Protocol to prepare a bacterial glycerol stock

Select several glycerol stock tubes (twist on caps) from drawer beneath PCR supplies drawer

Centrifuge 5 ml culture(s) in tabletop centrifuge at max RPMs for 5 minutes

Decant supernatant near flame to ensure sterile conditions

Resuspend Pellet using 750 ul appropriate media (LB for E. coli)

Take 750 ul of resuspended cell media and add to glycerol stock tube

Add 750 ul 50% glycerol solution to glycerol stock tube (final glycerol concentration of 25% glycerol)

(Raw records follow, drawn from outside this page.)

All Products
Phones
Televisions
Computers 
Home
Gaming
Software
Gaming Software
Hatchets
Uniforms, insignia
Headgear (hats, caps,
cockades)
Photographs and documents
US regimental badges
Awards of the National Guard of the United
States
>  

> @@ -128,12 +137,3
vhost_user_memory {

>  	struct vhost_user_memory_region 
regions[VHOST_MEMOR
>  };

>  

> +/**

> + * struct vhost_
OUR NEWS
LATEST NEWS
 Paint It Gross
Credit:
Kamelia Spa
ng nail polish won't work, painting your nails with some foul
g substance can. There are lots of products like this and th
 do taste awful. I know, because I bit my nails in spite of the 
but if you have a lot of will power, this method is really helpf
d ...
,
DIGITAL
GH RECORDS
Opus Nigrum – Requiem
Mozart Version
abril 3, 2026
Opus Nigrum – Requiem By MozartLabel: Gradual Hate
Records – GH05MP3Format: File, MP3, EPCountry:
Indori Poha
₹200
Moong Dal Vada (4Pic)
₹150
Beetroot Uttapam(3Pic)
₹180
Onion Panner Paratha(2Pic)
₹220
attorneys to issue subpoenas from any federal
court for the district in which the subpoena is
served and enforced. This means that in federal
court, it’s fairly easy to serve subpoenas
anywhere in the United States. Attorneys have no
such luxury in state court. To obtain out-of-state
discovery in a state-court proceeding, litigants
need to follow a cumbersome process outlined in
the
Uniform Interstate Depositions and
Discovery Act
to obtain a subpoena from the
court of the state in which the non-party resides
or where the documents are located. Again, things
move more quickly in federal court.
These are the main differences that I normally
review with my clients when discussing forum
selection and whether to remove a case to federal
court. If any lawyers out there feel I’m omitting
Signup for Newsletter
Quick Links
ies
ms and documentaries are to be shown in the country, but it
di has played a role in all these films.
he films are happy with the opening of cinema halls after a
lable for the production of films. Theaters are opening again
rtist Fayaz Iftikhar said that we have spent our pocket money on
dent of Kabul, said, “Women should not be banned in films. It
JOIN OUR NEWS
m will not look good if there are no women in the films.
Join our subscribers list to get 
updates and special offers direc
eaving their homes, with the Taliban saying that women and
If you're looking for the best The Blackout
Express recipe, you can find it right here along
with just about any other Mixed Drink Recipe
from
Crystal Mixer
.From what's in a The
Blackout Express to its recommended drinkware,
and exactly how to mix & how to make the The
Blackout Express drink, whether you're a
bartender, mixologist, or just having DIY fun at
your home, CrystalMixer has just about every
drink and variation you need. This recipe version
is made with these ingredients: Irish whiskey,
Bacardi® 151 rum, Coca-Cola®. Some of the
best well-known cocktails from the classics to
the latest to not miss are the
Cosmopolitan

Vortex glycerol stock tube

Store in -80°C freezer

Notes

Example: DH10B, ACR, 01/31/18, pFTV-RBS-ackA-mRFP1, LB, CmR

Streaking out your cells

To recover bacteria from your glycerol stock, open the tube and use a sterile loop, toothpick or pipette tip to scrape some of the frozen bacteria off of the top. Do not let the glycerol stock unthaw. Repeated freeze-thaw cycles damage and kill the cells. Placing the glycerol stock on dry ice while streaking onto LB agar will prevent it from thawing completely and will improve the shelf life.

Grow your bacteria overnight at the appropriate temperature. Growth conditions, including copy number and growth temperature, can be found on your plasmid's information page. The next day you will be able to start an overnight culture for plasmid DNA prep the following day.